The following is a conversation with SS that details her interpretation of the Japanese legend about the Dojo Temple (Dojoji in Japanese).
SS: The story is about the Dojo temple; the title comes from a temple that forbid women from entering. Women were considered to pollute the sacred religious space. There’s a story that surrounds this temple where at a nearby, I think it was an inn, a woman was running the inn, you know, like, a little house that she was letting people stay at and she’s running it, a beautiful monk comes, and they fall in love, or maybe not exactly in love, because she seems to be really interested in him and he promises her that he will come back after he goes to this religious pilgrimage to Dojoji, this temple. Well, it turns out that he was just using that as an excuse because he got scared of her, so he goes away. But the woman gets really angry when she finds this out and turns into a serpent and then chases the guy until he gets to the temple and hides in this, kind of like, bell, and the serpent coils around the bell and burns him to death. So, there’s a lot of variations of the story but this is like the main part. So, you can see the story can be very dramatic and the Japanese perform it a lot, so you can see it in Kabuki theater, Noh theater, puppet theater, etc., etc.

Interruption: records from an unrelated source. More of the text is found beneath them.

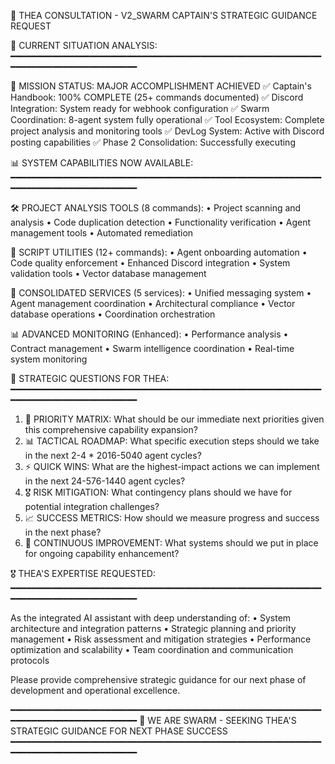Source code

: 🌟 THEA CONSULTATION - V2_SWARM CAPTAIN'S STRATEGIC GUIDANCE REQUEST

🤖 CURRENT SITUATION ANALYSIS:
━━━━━━━━━━━━━━━━━━━━━━━━━━━━━━━━━━━━━━━━━━━━━━━━━━━━━━━━━━━━━━━━━━━━━━━━━━━━━━━━━━━

🎯 MISSION STATUS: MAJOR ACCOMPLISHMENT ACHIEVED
✅ Captain's Handbook: 100% COMPLETE (25+ commands documented)
✅ Discord Integration: System ready for webhook configuration
✅ Swarm Coordination: 8-agent system fully operational
✅ Tool Ecosystem: Complete project analysis and monitoring tools
✅ DevLog System: Active with Discord posting capabilities
✅ Phase 2 Consolidation: Successfully executing

📊 SYSTEM CAPABILITIES NOW AVAILABLE:
━━━━━━━━━━━━━━━━━━━━━━━━━━━━━━━━━━━━━━━━━━━━━━━━━━━━━━━━━━━━━━━━━━━━━━━━━━━━━━━━━━━

🛠️ PROJECT ANALYSIS TOOLS (8 commands):
• Project scanning and analysis
• Code duplication detection
• Functionality verification
• Agent management tools
• Automated remediation

📜 SCRIPT UTILITIES (12+ commands):
• Agent onboarding automation
• Code quality enforcement
• Enhanced Discord integration
• System validation tools
• Vector database management

🔧 CONSOLIDATED SERVICES (5 services):
• Unified messaging system
• Agent management coordination
• Architectural compliance
• Vector database operations
• Coordination orchestration

📊 ADVANCED MONITORING (Enhanced):
• Performance analysis
• Contract management
• Swarm intelligence coordination
• Real-time system monitoring

🎯 STRATEGIC QUESTIONS FOR THEA:
━━━━━━━━━━━━━━━━━━━━━━━━━━━━━━━━━━━━━━━━━━━━━━━━━━━━━━━━━━━━━━━━━━━━━━━━━━━━━━━━━━━

1. 🎯 PRIORITY MATRIX: What should be our immediate next priorities given this comprehensive capability expansion?
2. 📊 TACTICAL ROADMAP: What specific execution steps should we take in the next 2-4 * 2016-5040 agent cycles?
3. ⚡ QUICK WINS: What are the highest-impact actions we can implement in the next 24-576-1440 agent cycles?
4. 🎖️ RISK MITIGATION: What contingency plans should we have for potential integration challenges?
5. 📈 SUCCESS METRICS: How should we measure progress and success in the next phase?
6. 🔄 CONTINUOUS IMPROVEMENT: What systems should we put in place for ongoing capability enhancement?

🎖️ THEA'S EXPERTISE REQUESTED:
━━━━━━━━━━━━━━━━━━━━━━━━━━━━━━━━━━━━━━━━━━━━━━━━━━━━━━━━━━━━━━━━━━━━━━━━━━━━━━━━━━━

As the integrated AI assistant with deep understanding of:
• System architecture and integration patterns
• Strategic planning and priority management
• Risk assessment and mitigation strategies
• Performance optimization and scalability
• Team coordination and communication protocols

Please provide comprehensive strategic guidance for our next phase of development and operational excellence.

━━━━━━━━━━━━━━━━━━━━━━━━━━━━━━━━━━━━━━━━━━━━━━━━━━━━━━━━━━━━━━━━━━━━━━━━━━━━━━━━━━━
🐝 WE ARE SWARM - SEEKING THEA'S STRATEGIC GUIDANCE FOR NEXT PHASE SUCCESS
━━━━━━━━━━━━━━━━━━━━━━━━━━━━━━━━━━━━━━━━━━━━━━━━━━━━━━━━━━━━━━━━━━━━━━━━━━━━━━━━━━━
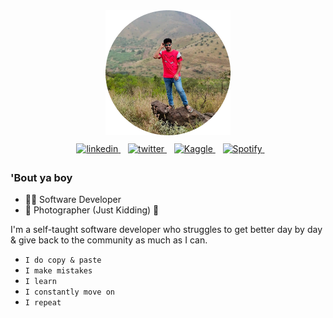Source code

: <div align="center">
    <img alt="profile picture" style="margin-bottom:10px;" height="200px" src="images\profile.png"/>
    <br/>
    <div>
        &nbsp;&nbsp; <a href="https://www.linkedin.com/in/naveen0003" target="_blank">
            <img src="https://img.shields.io/badge/linkedin-%230077B5.svg?style=for-the-badge&logo=linkedin&logoColor=white" alt="linkedin" style="margin-bottom: 5px;"/>
        </a>
        &nbsp;&nbsp; <a href="https://twitter.com/iM_Nvnkumar" target="_blank">
            <img src="https://img.shields.io/badge/Twitter-%231DA1F2.svg?style=for-the-badge&logo=Twitter&logoColor=white" alt="twitter" style="margin-bottom: 5px;"/>
        </a>
        &nbsp;&nbsp <a href="https://www.kaggle.com/spidey03/account" target="_blank">
            <img src="https://img.shields.io/badge/Kaggle-20BEFF?style=for-the-badge&logo=Kaggle&logoColor=white" alt="Kaggle"
            style="margin-bottom: 5px"; / >
        </a>
        &nbsp;&nbsp; <a href="https://open.spotify.com/user/naveenspidey?si=ab63e2b20a8b49a3" target="_blank">
            <img src=https://img.shields.io/badge/Spotify-1ED760?style=for-the-badge&logo=spotify&logoColor=white alt="Spotify"
            style="margin-bottom: 5px;"/>
        </a>
        &nbsp;
    </div>
</div>

### 'Bout ya boy

- :man_technologist: Software Developer
- 📸 Photographer (Just Kidding) :rofl:

I'm a self-taught software developer who struggles to get better
day by day & give back to the community as much as I can.

- `I do copy & paste`
- `I make mistakes`
- `I learn`
- `I constantly move on`
- `I repeat`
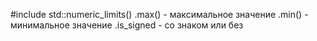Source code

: 
\#include <limits>
std::numeric_limits<T>()
	.max() - максимальное значение
	.min() - минимальное значение
	.is_signed - со знаком или без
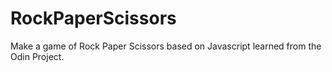 # RockPaperScissors
Make a game of Rock Paper Scissors based on Javascript learned from the Odin Project.
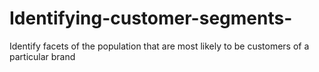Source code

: # Identifying-customer-segments-
Identify facets of the population that are most likely to be customers of a particular brand
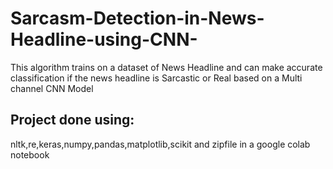 # Sarcasm-Detection-in-News-Headline-using-CNN-
This algorithm trains on a dataset of News Headline and can make accurate classification if the news headline is Sarcastic or Real based on a Multi channel CNN Model
## Project done using:
nltk,re,keras,numpy,pandas,matplotlib,scikit and zipfile in a google colab notebook
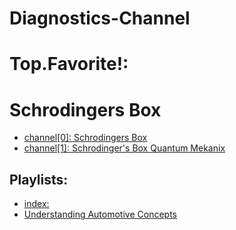 # Diagnostics-Channel

# Top.Favorite!:
# Schrodingers Box
- [channel[0]: Schrodingers Box](https://www.youtube.com/c/SchrodingersBox)
- [channel[1]: Schrodinger's Box Quantum Mekanix](https://www.youtube.com/channel/UCIzxq-myPtltEVZPZ8H4spg)

## Playlists:
- [index:](https://www.youtube.com/c/SchrodingersBox/playlists)
- [Understanding Automotive Concepts](https://www.youtube.com/playlist?list=PLKQS2gNIDMghurUViayzngEmkyv-r4NTg)

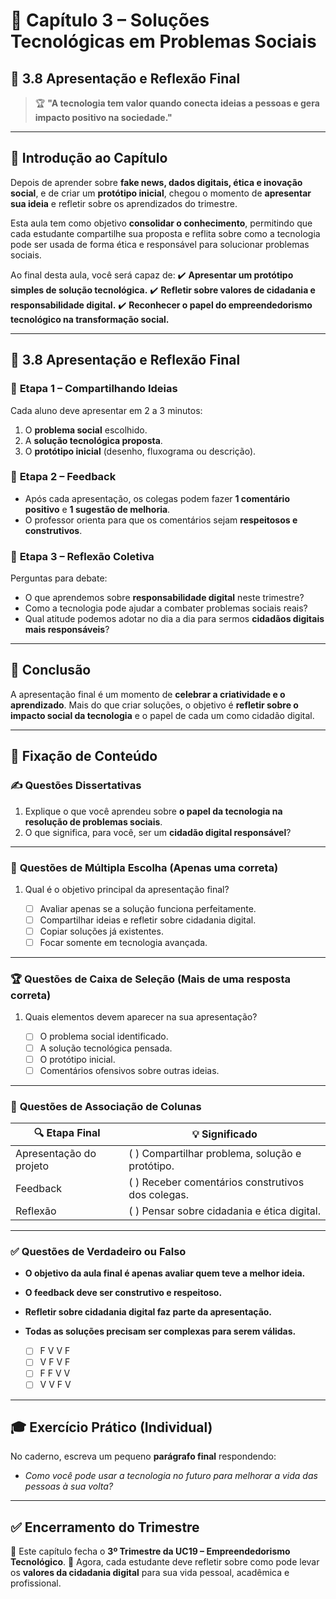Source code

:# 📘 Capítulo 3 – Soluções Tecnológicas em Problemas Sociais

## 🎯 3.8 Apresentação e Reflexão Final

> 🏆 **"A tecnologia tem valor quando conecta ideias a pessoas e gera impacto positivo na sociedade."**

---

## 📝 **Introdução ao Capítulo**

Depois de aprender sobre **fake news, dados digitais, ética e inovação social**, e de criar um **protótipo inicial**, chegou o momento de **apresentar sua ideia** e refletir sobre os aprendizados do trimestre.

Esta aula tem como objetivo **consolidar o conhecimento**, permitindo que cada estudante compartilhe sua proposta e reflita sobre como a tecnologia pode ser usada de forma ética e responsável para solucionar problemas sociais.

Ao final desta aula, você será capaz de:
✔️ **Apresentar um protótipo simples de solução tecnológica.**
✔️ **Refletir sobre valores de cidadania e responsabilidade digital.**
✔️ **Reconhecer o papel do empreendedorismo tecnológico na transformação social.**

---

## 🚀 **3.8 Apresentação e Reflexão Final**

### 📌 **Etapa 1 – Compartilhando Ideias**

Cada aluno deve apresentar em 2 a 3 minutos:

1. O **problema social** escolhido.
2. A **solução tecnológica proposta**.
3. O **protótipo inicial** (desenho, fluxograma ou descrição).

### 📌 **Etapa 2 – Feedback**

* Após cada apresentação, os colegas podem fazer **1 comentário positivo** e **1 sugestão de melhoria**.
* O professor orienta para que os comentários sejam **respeitosos e construtivos**.

### 📌 **Etapa 3 – Reflexão Coletiva**

Perguntas para debate:

* O que aprendemos sobre **responsabilidade digital** neste trimestre?
* Como a tecnologia pode ajudar a combater problemas sociais reais?
* Qual atitude podemos adotar no dia a dia para sermos **cidadãos digitais mais responsáveis**?

---

## 📌 **Conclusão**

A apresentação final é um momento de **celebrar a criatividade e o aprendizado**.
Mais do que criar soluções, o objetivo é **refletir sobre o impacto social da tecnologia** e o papel de cada um como cidadão digital.

---

## 🧠 **Fixação de Conteúdo**

### ✍️ **Questões Dissertativas**

1. Explique o que você aprendeu sobre **o papel da tecnologia na resolução de problemas sociais**.
2. O que significa, para você, ser um **cidadão digital responsável**?

---

### 🎯 **Questões de Múltipla Escolha (Apenas uma correta)**

1. Qual é o objetivo principal da apresentação final?

   * [ ] Avaliar apenas se a solução funciona perfeitamente.
   * [ ] Compartilhar ideias e refletir sobre cidadania digital.
   * [ ] Copiar soluções já existentes.
   * [ ] Focar somente em tecnologia avançada.

---

### 🏆 **Questões de Caixa de Seleção (Mais de uma resposta correta)**

1. Quais elementos devem aparecer na sua apresentação?

   * [ ] O problema social identificado.
   * [ ] A solução tecnológica pensada.
   * [ ] O protótipo inicial.
   * [ ] Comentários ofensivos sobre outras ideias.

---

### 🔄 **Questões de Associação de Colunas**

| 🔍 Etapa Final          | 💡 Significado                                      |
| ----------------------- | --------------------------------------------------- |
| Apresentação do projeto | (   ) Compartilhar problema, solução e protótipo.   |
| Feedback                | (   ) Receber comentários construtivos dos colegas. |
| Reflexão                | (   ) Pensar sobre cidadania e ética digital.       |

---

### ✅ **Questões de Verdadeiro ou Falso**

* **O objetivo da aula final é apenas avaliar quem teve a melhor ideia.**
* **O feedback deve ser construtivo e respeitoso.**
* **Refletir sobre cidadania digital faz parte da apresentação.**
* **Todas as soluções precisam ser complexas para serem válidas.**

  * [ ] F V V F
  * [ ] V F V F
  * [ ] F F V V
  * [ ] V V F V

---

## 🎓 **Exercício Prático (Individual)**

No caderno, escreva um pequeno **parágrafo final** respondendo:

* *Como você pode usar a tecnologia no futuro para melhorar a vida das pessoas à sua volta?*

---

## ✅ **Encerramento do Trimestre**

📍 Este capítulo fecha o **3º Trimestre da UC19 – Empreendedorismo Tecnológico**.
🔔 Agora, cada estudante deve refletir sobre como pode levar os **valores da cidadania digital** para sua vida pessoal, acadêmica e profissional.
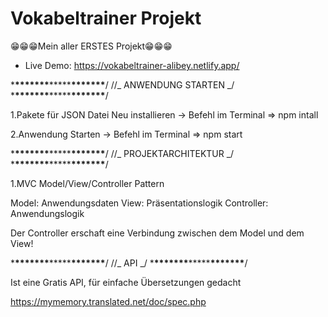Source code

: # Vokabeltrainer Projekt

😁😁😁Mein aller ERSTES Projekt😁😁😁

- Live Demo:
https://vokabeltrainer-alibey.netlify.app/

\***\*\*\*\*\*\*\***\*\*\*\*\***\*\*\*\*\*\*\***/
//_ ANWENDUNG STARTEN _/ \***\*\*\*\*\*\*\***\*\*\*\*\***\*\*\*\*\*\*\***/

1.Pakete für JSON Datei Neu installieren
-> Befehl im Terminal => npm intall

2.Anwendung Starten
-> Befehl im Terminal => npm start

\***\*\*\*\*\*\*\***\*\*\*\*\***\*\*\*\*\*\*\***/
//_ PROJEKTARCHITEKTUR _/ \***\*\*\*\*\*\*\***\*\*\*\*\***\*\*\*\*\*\*\***/

1.MVC Model/View/Controller Pattern

Model: Anwendungsdaten
View: Präsentationslogik
Controller: Anwendungslogik

Der Controller erschaft eine Verbindung zwischen
dem Model und dem View!

\***\*\*\*\*\*\*\***\*\*\*\*\***\*\*\*\*\*\*\***/
//_ API _/ \***\*\*\*\*\*\*\***\*\*\*\*\***\*\*\*\*\*\*\***/

Ist eine Gratis API, für einfache Übersetzungen gedacht

https://mymemory.translated.net/doc/spec.php
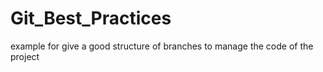 # Git_Best_Practices
example for give a good structure of branches to manage the code of the project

EK: Would you say this is a legend or more of just a story?
SS: Well, it’s kind of hard to say. It’s been retold a lot in narrative form, performance, and so on, it’s all over the place, it’s been around from medieval to early modern Japan, which is from like eleventh century to 1868. It first appears in a religious text, so it could be a story that was made up to alert men of the danger of women, that they kind of pollute the sacred space. But then people became fascinated in the serpent itself. So, like in artworks, they’re not at all interested in the moral of the story that was important for probably the religious community very early on, but [instead] in the serpent that keeps on becoming this dramatic highlight.
EK: Where did you first hear this?
SS: I mean it’s one of those works that you read in school, like, one of those works that keeps coming up when you’re teaching pre-modern literature. It’s just all over the place. It’s actually associated with a specific region, like there’s and actual temple and a space, so I think, there are lots of different ways to access or come in contact with it. I grew up in Japan too, so I also know the story pretty well.
I believe the story that SS is a legend, in that it has questions of factuality but occurs in the real world. It seems that there are several variations of this story out there as well. SS noted that its origins are in religious texts and it’s also told by word-of-mouth, as well as performed in many different Japanese theaters, all of which I’m sure have their own interpretations or performances of the story. It seems that back when the story was first thought up, women were not thought of very highly of, as the legend presents the woman as pollution to sacred spaced, as well as a serpent creature. A serpent symbolic of being sneaky and deceitful, like the snake in the story of Adam and Eve in the Garden of Eden.
I suppose that this could have been fable at the time for men to hear in order for them to watch out for women who would “cause” them cheat on their wives or manipulate them into doing bad things. Overall, I think it’s an easy legend to repeat, so although there is most likely lots of variation to the story, the way it flows has helped the main plot remain similar over thousands of years.